At the smallest scale, individual soldiers and Marines carry handheld C-UAS systems:

  • DroneDefender: A rifle-shaped RF jammer that disrupts drone control and GPS signals at close range
  • Dronebuster: A compact handheld jammer with selectable frequency bands
  • Smart Shooter SMASH: An optics system that mounts on standard rifles, using AI to calculate precise aim points against small drone targets

These systems give squad-level forces organic counter-drone capability without adding significant weight or requiring specialized operators. They are limited in range and capability but provide a critical last line of defense.

The Tactical Reality

Mobile C-UAS changes how maneuver forces think about air defense:

It is no longer a separate echelon. When every Stryker company has organic M-SHORAD, counter-drone becomes a company-level task rather than something coordinated at brigade or division. This speeds response time but requires every maneuver leader to understand C-UAS employment.

Coverage is never complete. A few M-SHORAD vehicles cannot provide umbrella coverage for an entire brigade. Mobile C-UAS provides point defense for key assets rather than area defense. Commanders must decide what to protect and accept risk elsewhere.

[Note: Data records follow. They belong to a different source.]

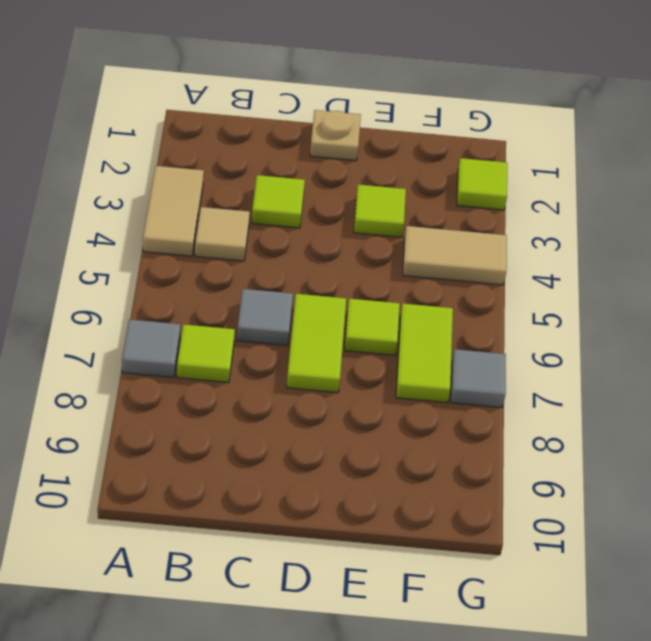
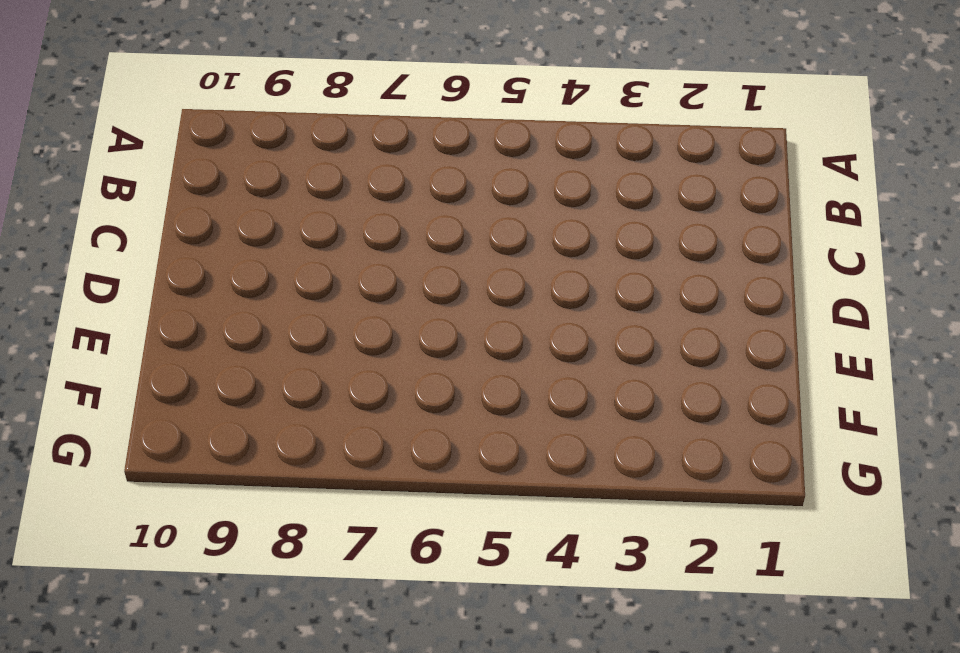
none -> tan tile A3:A4 level 1
none -> grey tile A7 level 1
none -> tan tile B4 level 1

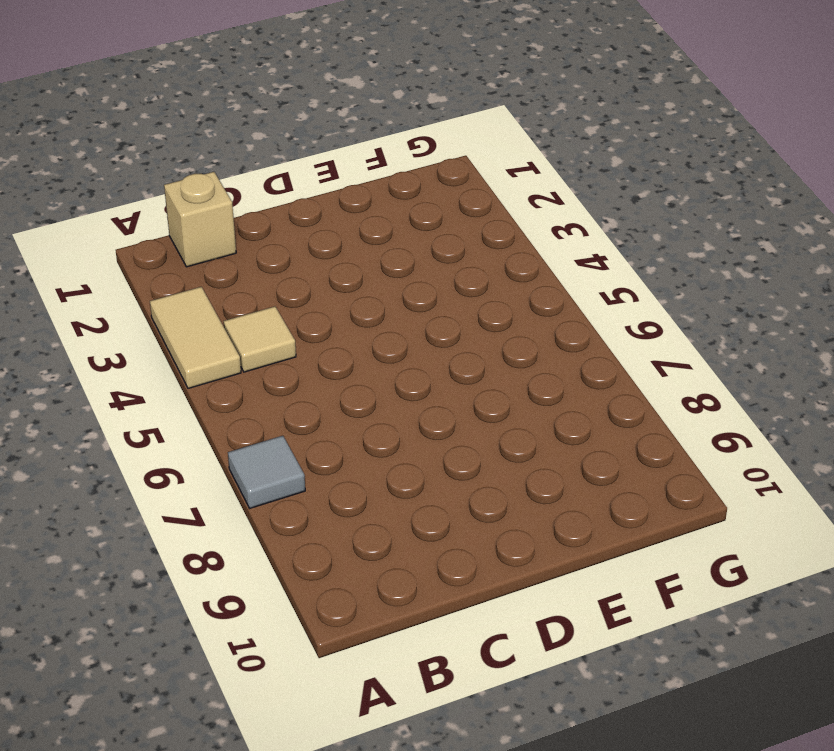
tan brick B1 level 1 -> none
none -> lime tile B7 level 1
none -> lime tile C3 level 1
none -> grey tile C6 level 1

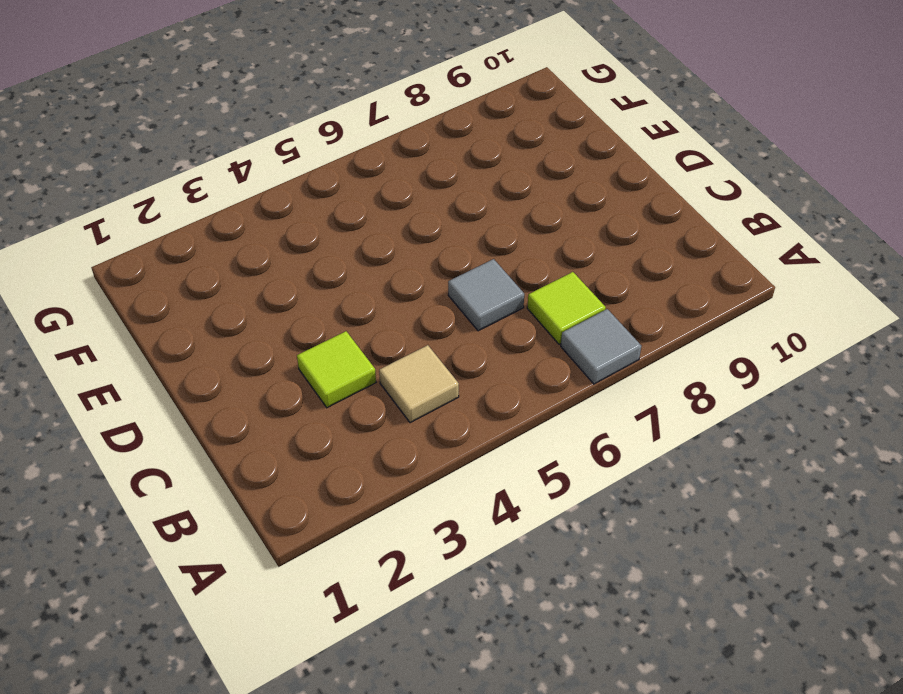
none -> tan tile A3:A4 level 1
none -> tan plate D1 level 1
none -> lime tile D6:D7 level 1

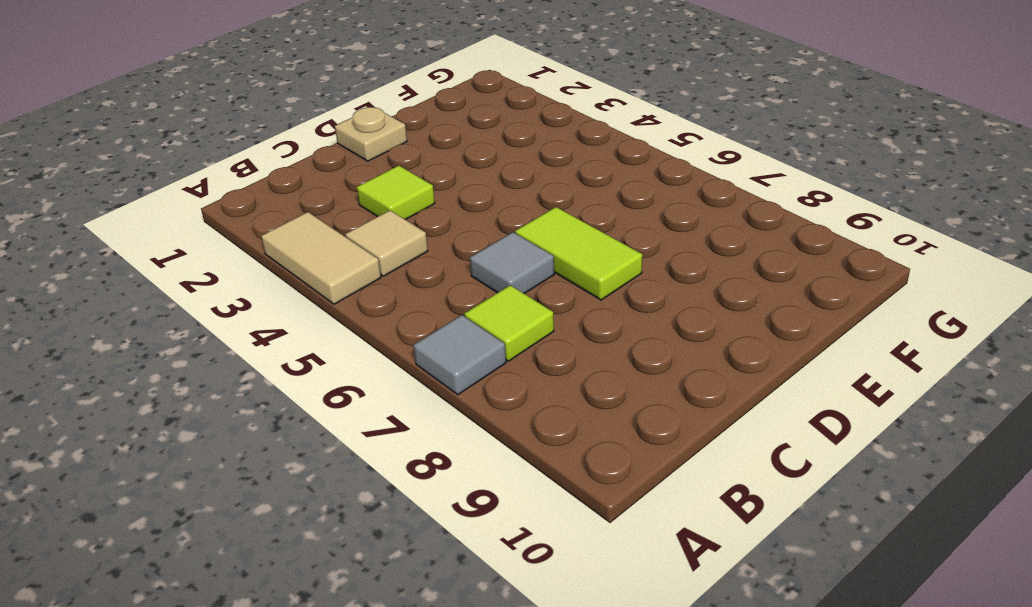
none -> lime tile E3 level 1
none -> lime tile E6 level 1
none -> tan tile F4:G4 level 1

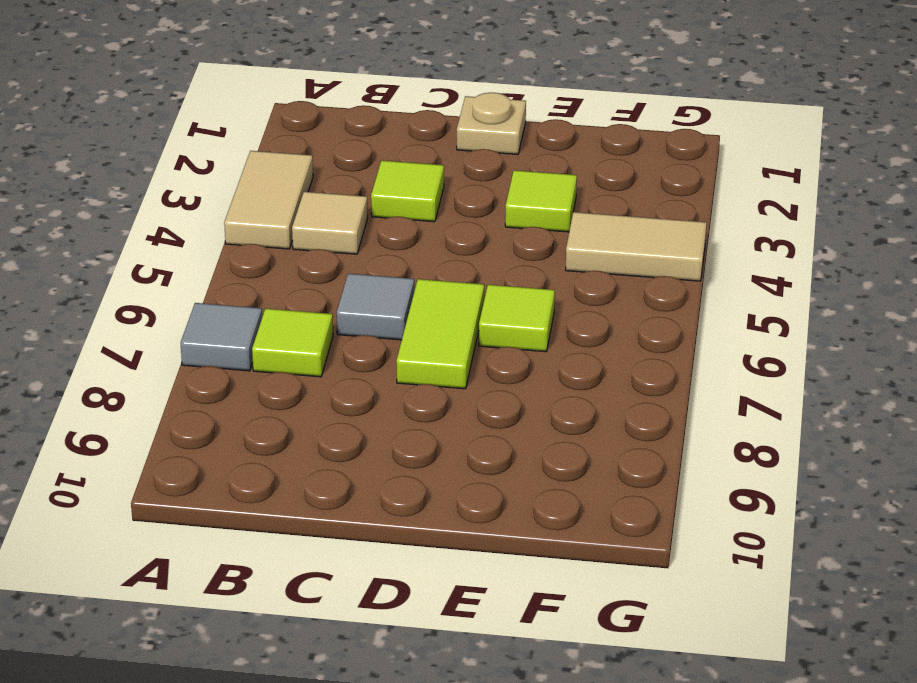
none -> lime tile F6:F7 level 1
none -> lime tile G2 level 1
none -> grey tile G7 level 1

The cost equation shifts. Every Stinger missile fired at a $500 drone is a loss for the defense. Mobile C-UAS relies increasingly on guns and electronic warfare because they offer better cost-exchange ratios. Directed energy weapons are the next frontier — providing unlimited magazine depth at near-zero marginal cost per engagement.

Future Direction

The mobile C-UAS problem is evolving rapidly:

  • Directed energy integration: The Army DE-MSHORAD prototype puts a 50kW laser on a Stryker, providing silent, invisible, cost-free engagements
  • Autonomous C-UAS vehicles: Unmanned ground vehicles carrying C-UAS sensors could provide distributed detection without risking crews
  • Networked fires: Mobile sensors cueing effectors on other platforms across the formation — your radar finds it, someone else gun kills it
  • AI-assisted target recognition: Reducing operator workload by automating the detect-track-identify portion of the kill chain

Mobile C-UAS is the hardest variant of the counter-drone problem, but it is also the most necessary — because the fight does not stay at the air base.

Key Features

  • Vehicle-mounted or man-portable
  • On-the-move capability
  • Integrated sensors and effectors
  • Organic to maneuver units

Advantages

  • Protects forces where fixed systems cannot reach
  • Reduces dependence on base defense laydown
  • Operates at the tactical edge
  • Organic capability — no coordination delays

Limitations

  • Power and weight constraints limit capability
  • On-the-move tracking is harder than static
  • Crew training burden on already-loaded units
  • Limited magazine depth for kinetic effectors

Real World Application

M-SHORAD Strykers are deployed with U.S. Army units in Europe, providing mobile counter-drone and short-range air defense for maneuver brigades. The Marine Corps MadIS has been deployed on JLTVs with Marine Expeditionary Units, while dismounted DroneDefender and Dronebuster systems are carried at the squad level in multiple theaters.